Saved entries:

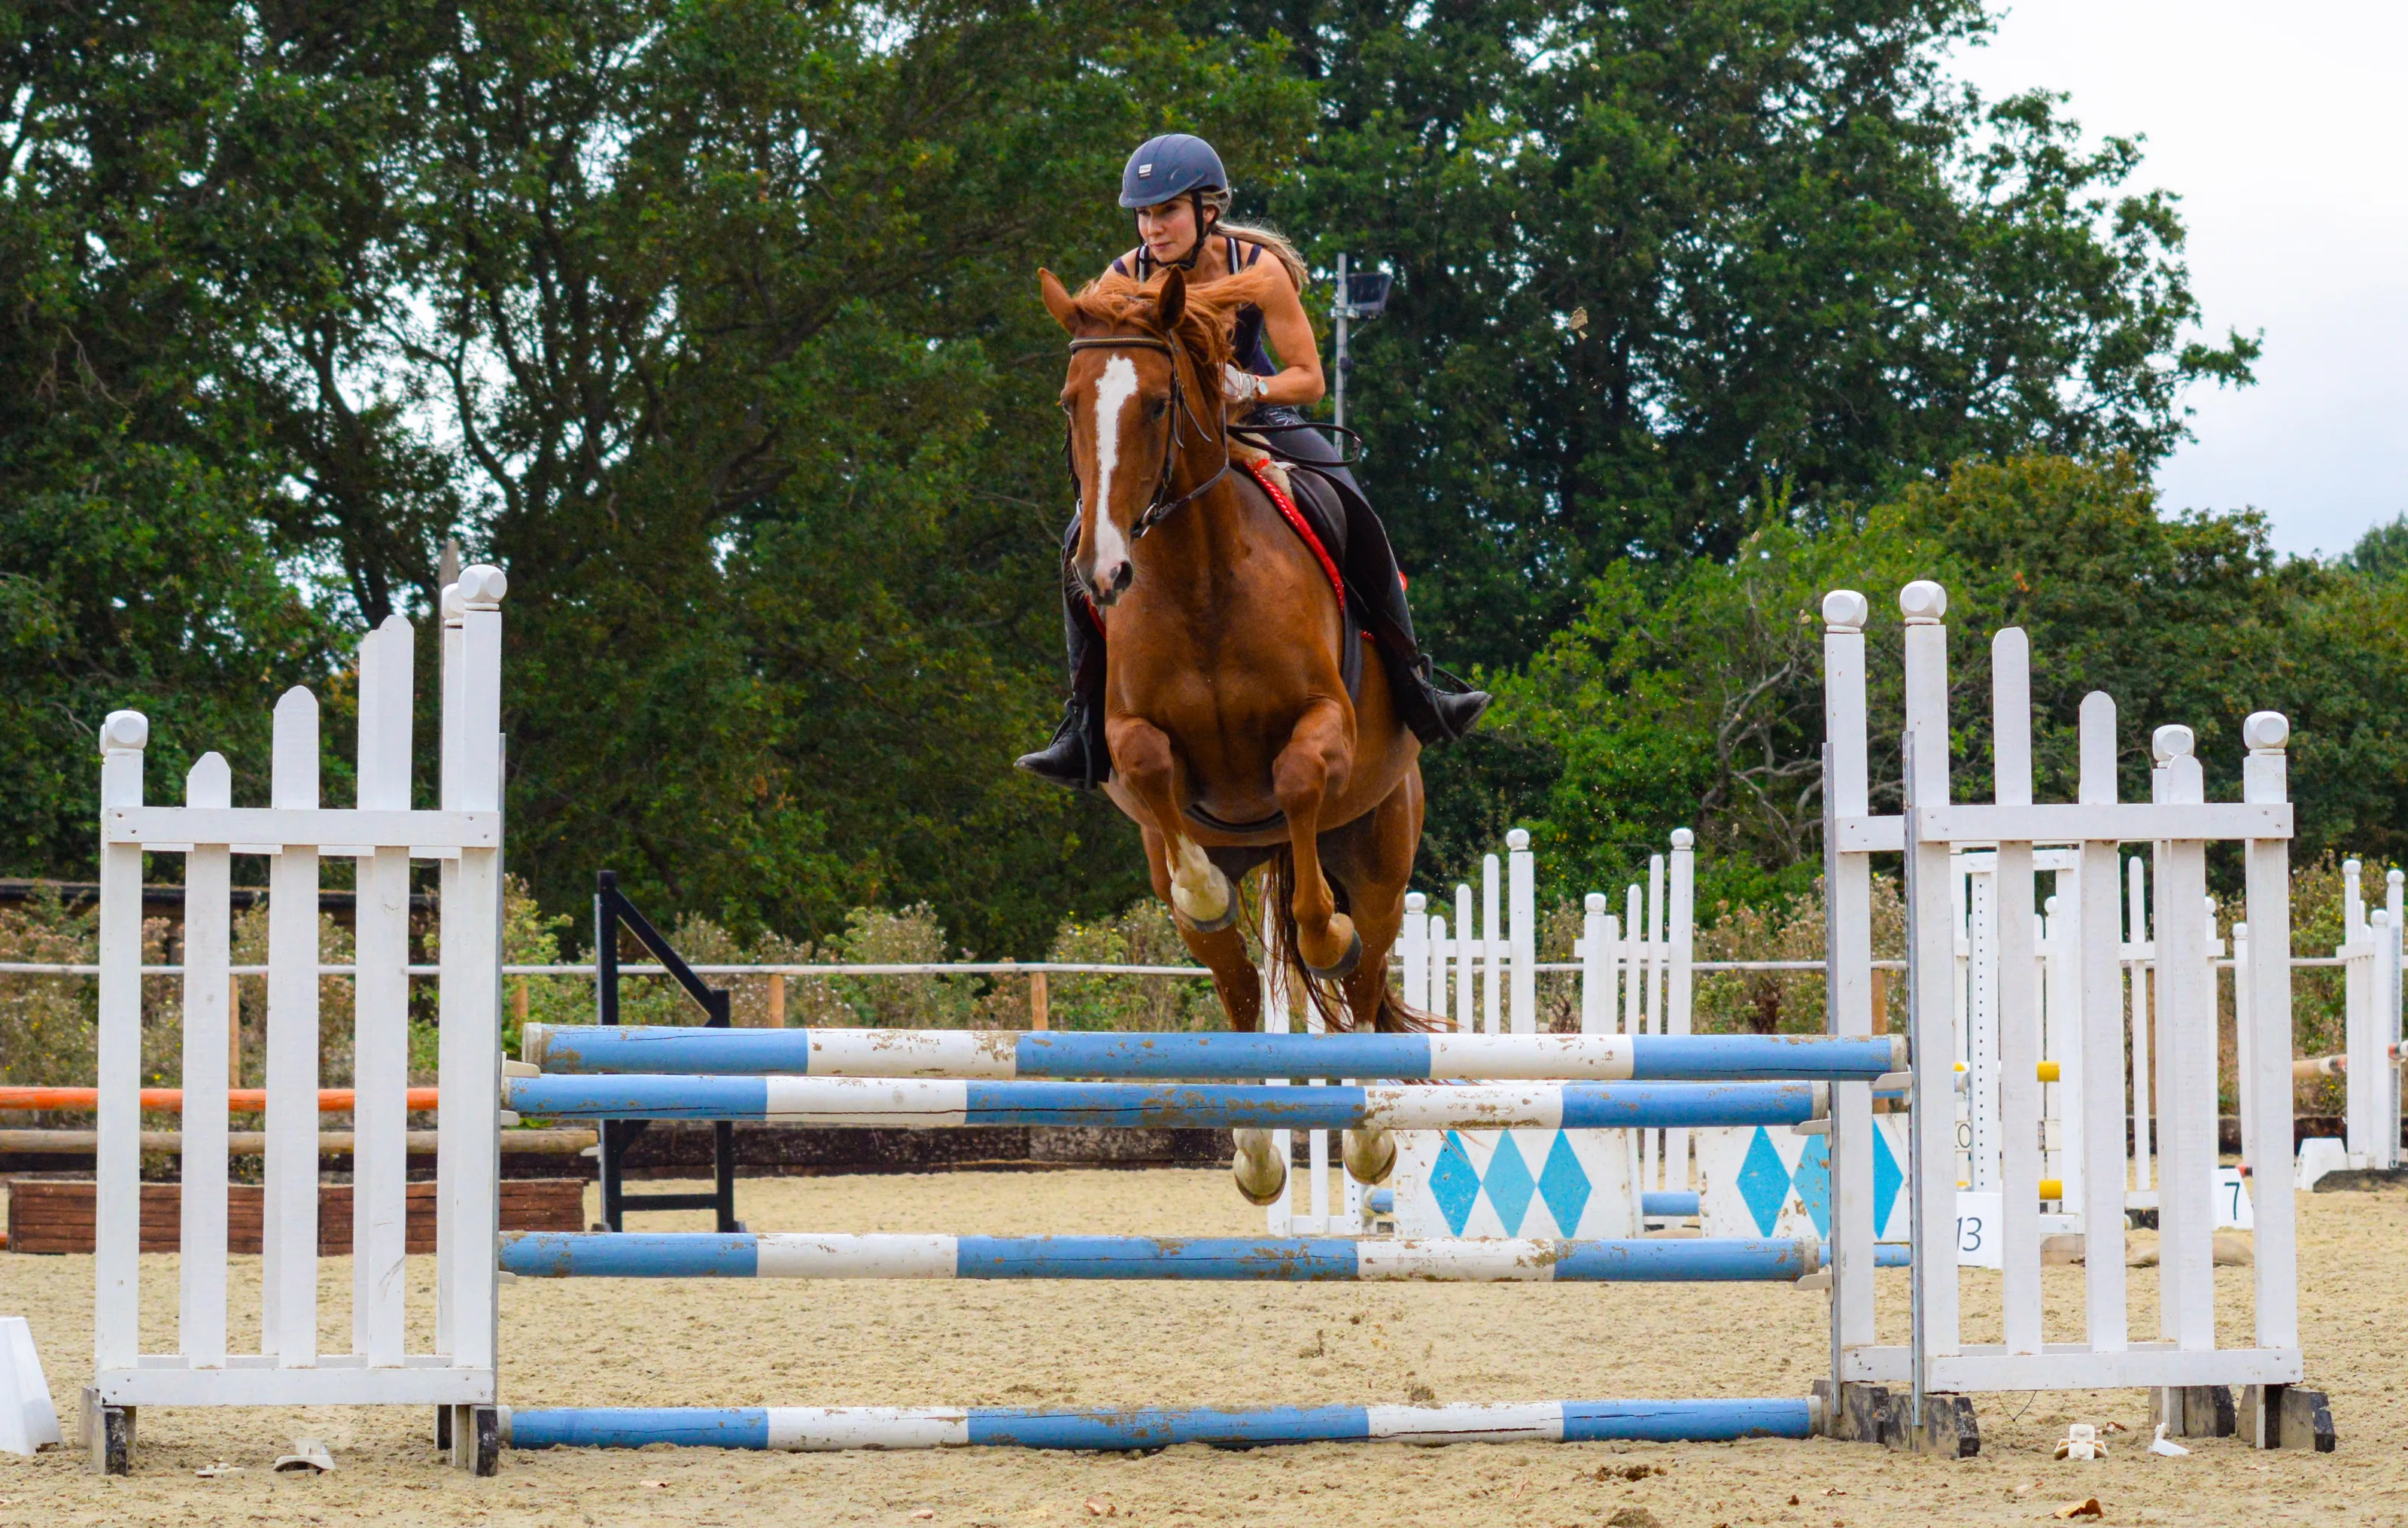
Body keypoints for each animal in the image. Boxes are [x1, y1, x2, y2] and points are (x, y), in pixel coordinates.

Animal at [1039, 262, 1433, 1205]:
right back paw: (1255, 1153)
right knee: (1239, 986)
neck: (1199, 577)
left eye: (1156, 403)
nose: (1100, 570)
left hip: (1378, 848)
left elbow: (1295, 779)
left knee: (1362, 971)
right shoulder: (1130, 735)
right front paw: (1202, 889)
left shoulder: (1324, 725)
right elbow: (1148, 764)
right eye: (1070, 403)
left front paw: (1321, 932)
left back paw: (1368, 1136)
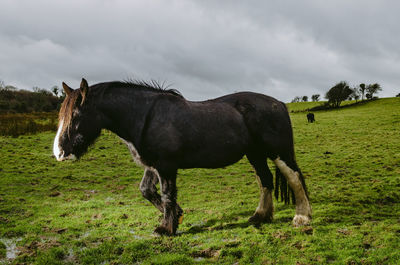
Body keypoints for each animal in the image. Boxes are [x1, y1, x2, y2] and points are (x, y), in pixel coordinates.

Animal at [51, 77, 310, 234]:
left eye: (76, 115)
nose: (60, 153)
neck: (145, 116)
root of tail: (279, 103)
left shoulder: (166, 166)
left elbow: (167, 194)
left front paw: (167, 228)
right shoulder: (153, 165)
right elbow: (147, 191)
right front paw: (177, 216)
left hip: (279, 152)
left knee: (295, 177)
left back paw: (302, 218)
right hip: (255, 154)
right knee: (265, 180)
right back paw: (260, 216)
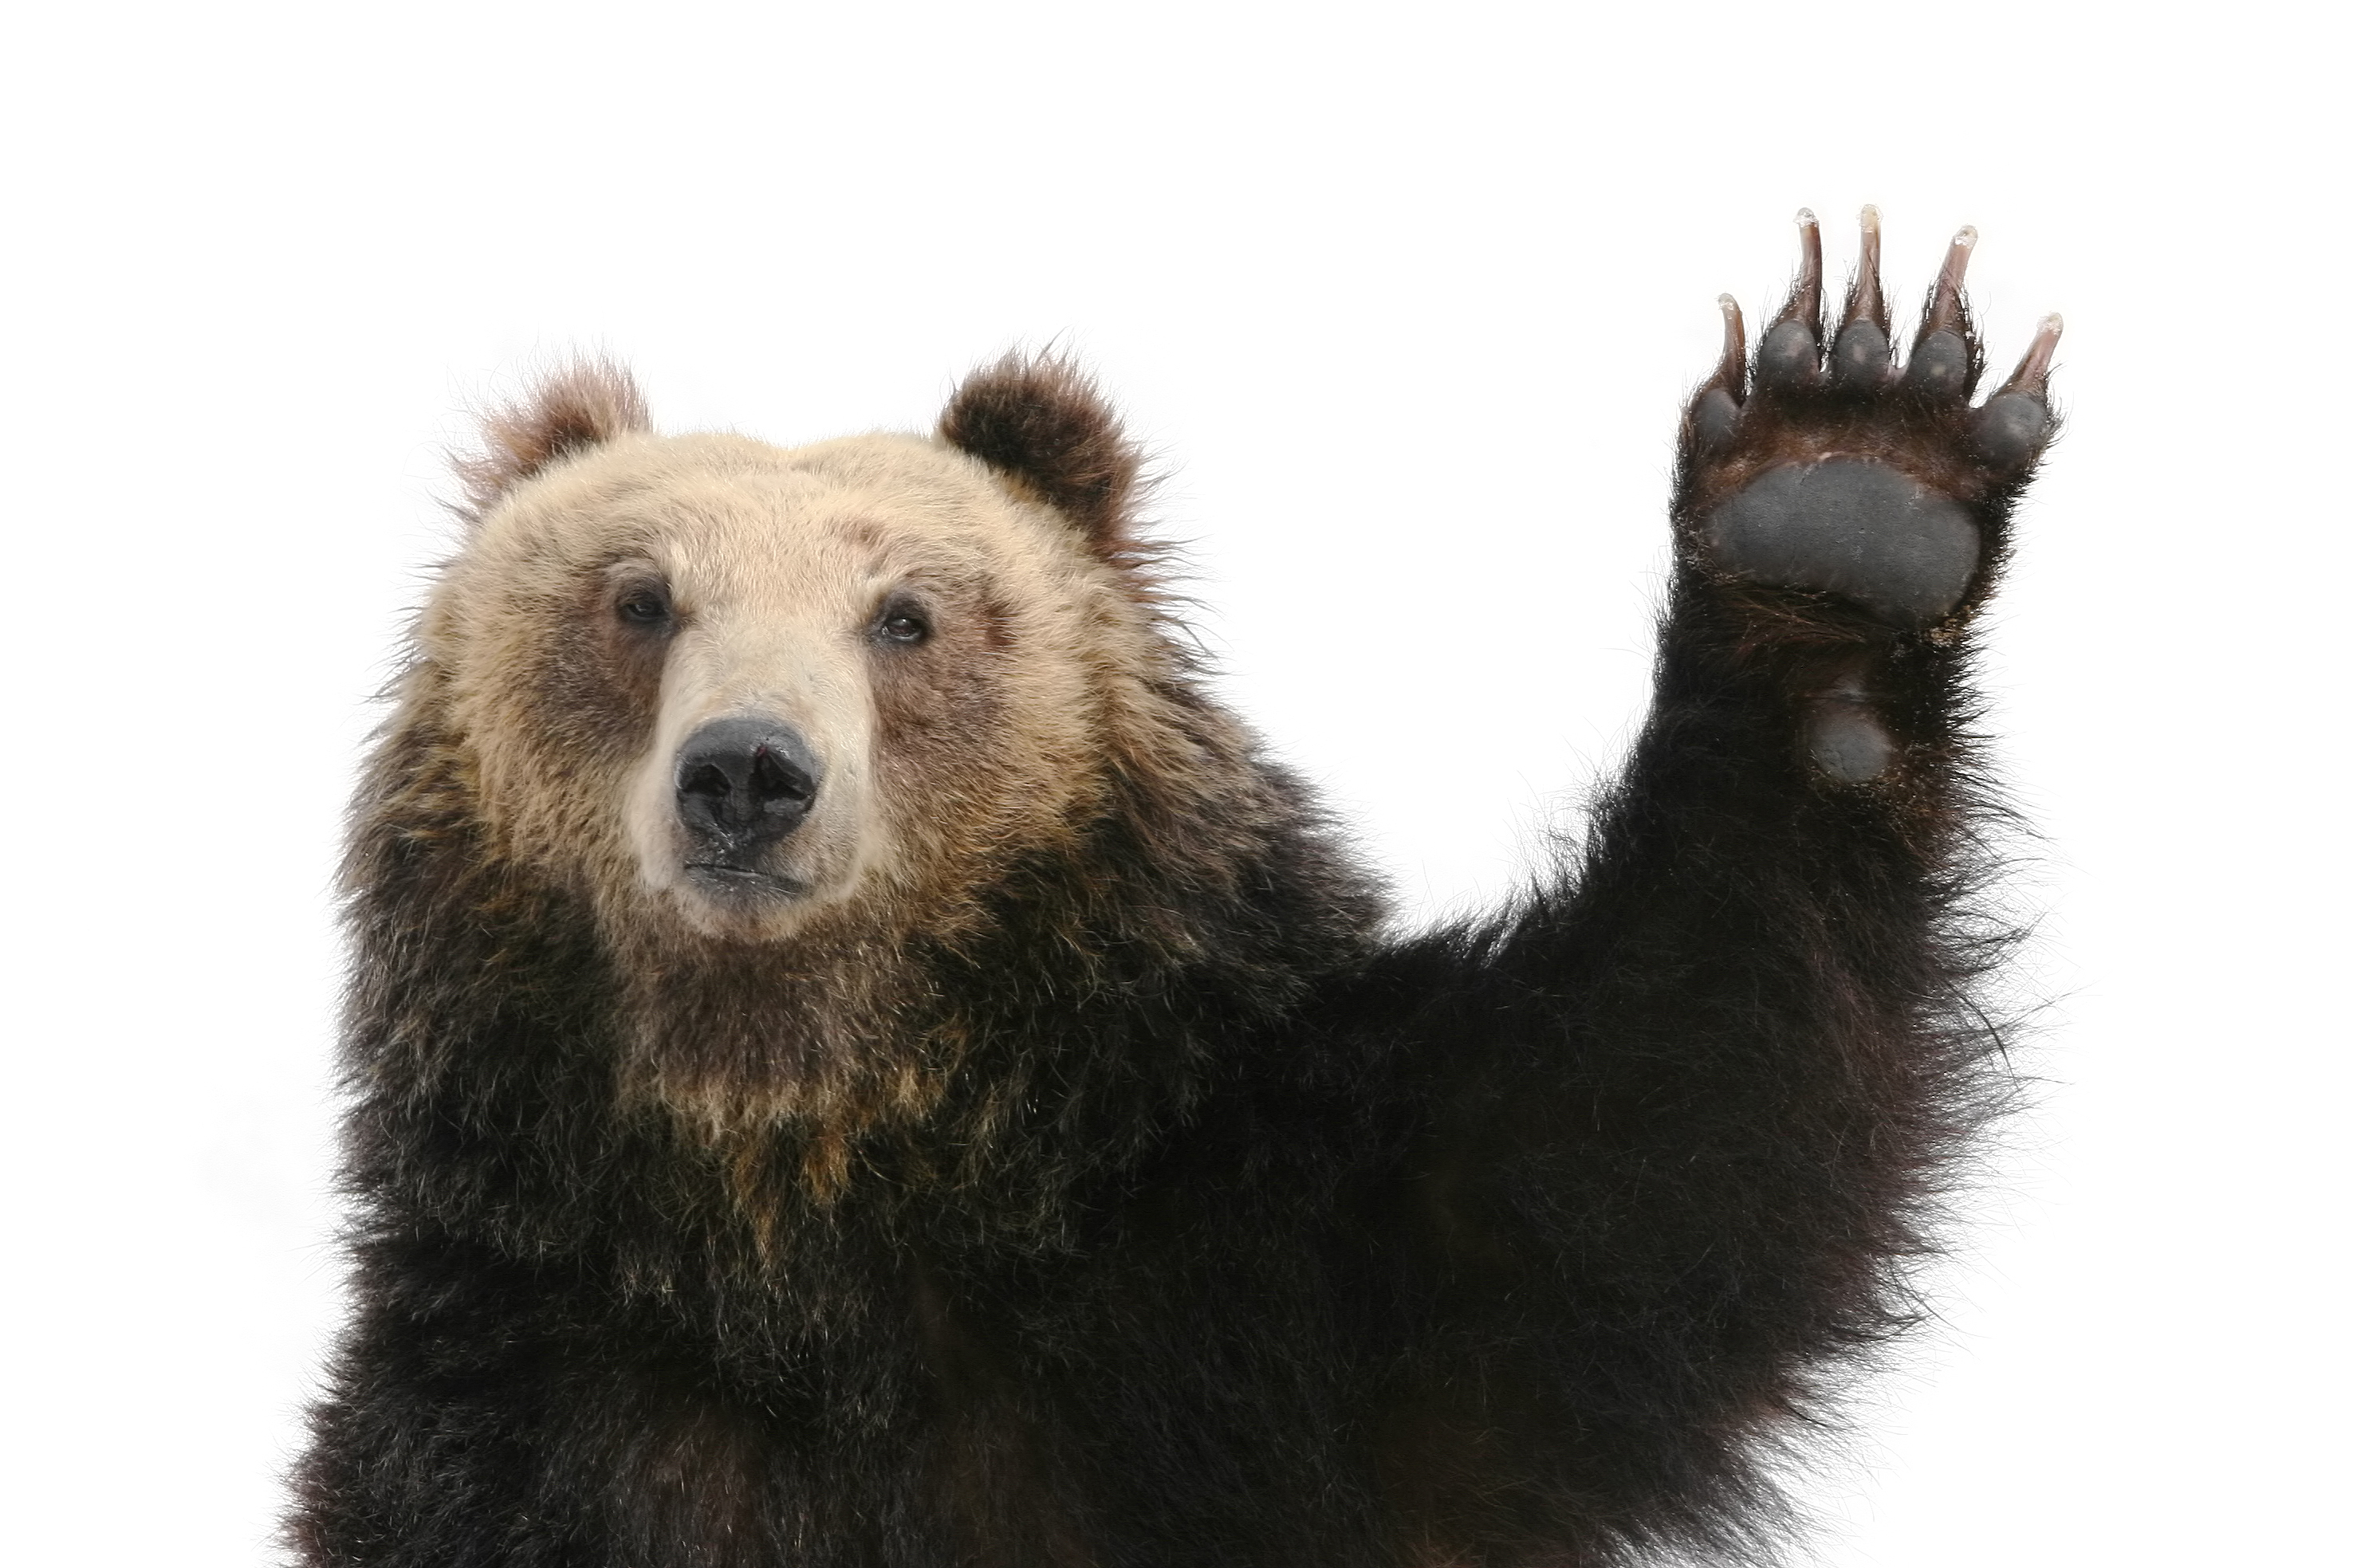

● **Exercise objective**
With the pictures omitted, print each line of the data above precisely as given.

● **Solution to this exercise**
Body keypoints for each animal in the image. Boxes are [x1, y1, x2, y2] and points are (x, y), in pixel coordinates.

Animal at [1039, 262, 1433, 1205]:
right back paw: (1255, 1153)
right knee: (1239, 986)
neck: (1199, 577)
left eye: (1156, 403)
nose: (1100, 570)
left hip: (1378, 848)
left elbow: (1295, 779)
left knee: (1362, 971)
right shoulder: (1130, 735)
right front paw: (1202, 889)
left shoulder: (1324, 725)
right elbow: (1148, 764)
right eye: (1070, 403)
left front paw: (1321, 932)
left back paw: (1368, 1136)
Body keypoints for each animal in the image. Boxes are [x1, y1, x2, y2] and points are (x, y), in pixel coordinates.

Animal at [51, 77, 310, 234]:
left eye: (76, 115)
nose: (60, 153)
neck: (145, 116)
root of tail: (279, 103)
left shoulder: (166, 166)
left elbow: (167, 194)
left front paw: (167, 228)
right shoulder: (153, 165)
right elbow: (147, 191)
right front paw: (177, 216)
left hip: (279, 152)
left knee: (295, 177)
left back paw: (302, 218)
right hip: (255, 154)
right knee: (265, 180)
right back paw: (260, 216)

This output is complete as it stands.